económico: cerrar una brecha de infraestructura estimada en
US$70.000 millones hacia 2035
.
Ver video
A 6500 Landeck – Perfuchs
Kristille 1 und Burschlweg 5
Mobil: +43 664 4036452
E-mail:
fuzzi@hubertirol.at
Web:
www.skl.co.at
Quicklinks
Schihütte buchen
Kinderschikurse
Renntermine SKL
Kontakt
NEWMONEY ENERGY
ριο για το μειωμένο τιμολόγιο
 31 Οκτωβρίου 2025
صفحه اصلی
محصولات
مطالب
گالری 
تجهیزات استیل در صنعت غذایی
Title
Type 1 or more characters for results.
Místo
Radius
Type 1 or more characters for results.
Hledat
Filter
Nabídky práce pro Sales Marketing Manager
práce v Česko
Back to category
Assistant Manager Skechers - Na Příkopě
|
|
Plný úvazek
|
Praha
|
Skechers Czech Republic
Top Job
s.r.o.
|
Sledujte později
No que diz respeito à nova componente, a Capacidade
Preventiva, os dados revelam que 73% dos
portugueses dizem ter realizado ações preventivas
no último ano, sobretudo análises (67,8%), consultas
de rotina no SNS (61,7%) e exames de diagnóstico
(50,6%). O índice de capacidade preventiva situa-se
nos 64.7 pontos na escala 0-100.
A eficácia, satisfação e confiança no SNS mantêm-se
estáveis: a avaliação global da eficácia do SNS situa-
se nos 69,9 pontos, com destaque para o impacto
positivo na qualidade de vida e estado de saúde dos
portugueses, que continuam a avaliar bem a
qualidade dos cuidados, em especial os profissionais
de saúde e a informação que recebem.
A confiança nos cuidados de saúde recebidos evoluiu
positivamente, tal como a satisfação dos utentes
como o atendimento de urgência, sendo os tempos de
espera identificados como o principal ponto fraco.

* * *

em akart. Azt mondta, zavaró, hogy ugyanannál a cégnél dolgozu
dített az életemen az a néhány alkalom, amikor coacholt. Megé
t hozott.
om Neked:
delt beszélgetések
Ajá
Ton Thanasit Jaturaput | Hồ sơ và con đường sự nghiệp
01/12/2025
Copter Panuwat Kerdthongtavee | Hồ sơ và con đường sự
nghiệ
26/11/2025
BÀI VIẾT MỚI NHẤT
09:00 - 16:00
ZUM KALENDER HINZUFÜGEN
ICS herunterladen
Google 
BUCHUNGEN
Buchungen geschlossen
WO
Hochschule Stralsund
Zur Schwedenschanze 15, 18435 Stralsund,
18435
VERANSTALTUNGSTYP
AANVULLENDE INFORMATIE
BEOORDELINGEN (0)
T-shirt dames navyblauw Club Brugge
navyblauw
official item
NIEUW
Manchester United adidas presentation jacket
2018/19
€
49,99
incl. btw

---

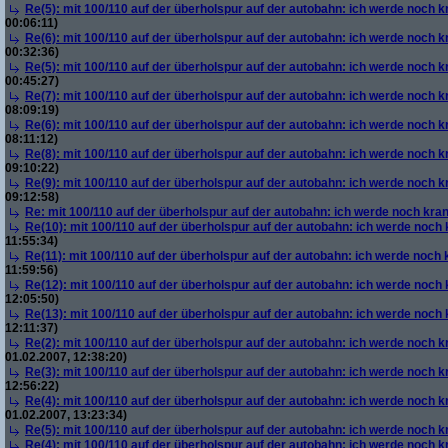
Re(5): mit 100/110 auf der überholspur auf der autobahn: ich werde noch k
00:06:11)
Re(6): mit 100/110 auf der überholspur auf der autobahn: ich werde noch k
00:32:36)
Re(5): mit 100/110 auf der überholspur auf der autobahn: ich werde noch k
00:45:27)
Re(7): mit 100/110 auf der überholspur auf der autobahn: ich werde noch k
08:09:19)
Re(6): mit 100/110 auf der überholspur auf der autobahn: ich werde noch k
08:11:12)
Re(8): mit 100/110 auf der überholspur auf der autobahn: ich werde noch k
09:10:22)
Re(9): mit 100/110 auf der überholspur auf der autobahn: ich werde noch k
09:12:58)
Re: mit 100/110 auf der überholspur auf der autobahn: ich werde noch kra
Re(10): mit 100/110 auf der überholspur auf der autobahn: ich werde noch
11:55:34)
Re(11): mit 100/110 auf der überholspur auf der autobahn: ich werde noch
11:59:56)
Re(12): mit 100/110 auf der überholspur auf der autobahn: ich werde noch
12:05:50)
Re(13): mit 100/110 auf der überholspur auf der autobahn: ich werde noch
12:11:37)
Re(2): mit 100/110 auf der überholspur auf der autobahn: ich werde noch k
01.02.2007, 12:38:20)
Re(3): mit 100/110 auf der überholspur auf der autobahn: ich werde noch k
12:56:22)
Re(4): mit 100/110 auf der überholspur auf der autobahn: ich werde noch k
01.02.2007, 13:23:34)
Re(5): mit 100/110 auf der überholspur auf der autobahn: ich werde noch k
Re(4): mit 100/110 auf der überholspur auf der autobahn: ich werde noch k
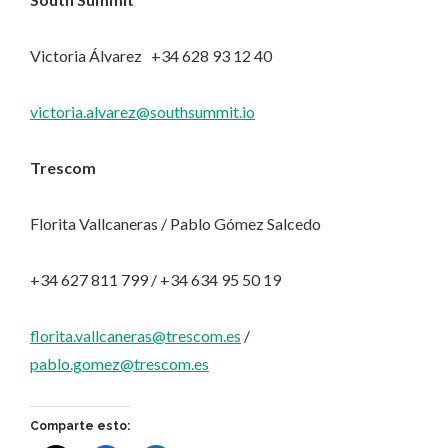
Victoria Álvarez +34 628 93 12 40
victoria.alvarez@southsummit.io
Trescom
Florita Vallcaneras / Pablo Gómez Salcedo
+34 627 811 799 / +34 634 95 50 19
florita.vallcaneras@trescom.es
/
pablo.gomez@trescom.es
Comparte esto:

TASK BRIEF: Can you repeat the data in the block above word for word, everything from the line containing "económico: cerrar una" down to the line containing "Renntermine SKL", including both of those lines?

RESULT OF THE TASK:
económico: cerrar una brecha de infraestructura estimada en
US$70.000 millones hacia 2035
.
Ver video
A 6500 Landeck – Perfuchs
Kristille 1 und Burschlweg 5
Mobil: +43 664 4036452
E-mail:
fuzzi@hubertirol.at
Web:
www.skl.co.at
Quicklinks
Schihütte buchen
Kinderschikurse
Renntermine SKL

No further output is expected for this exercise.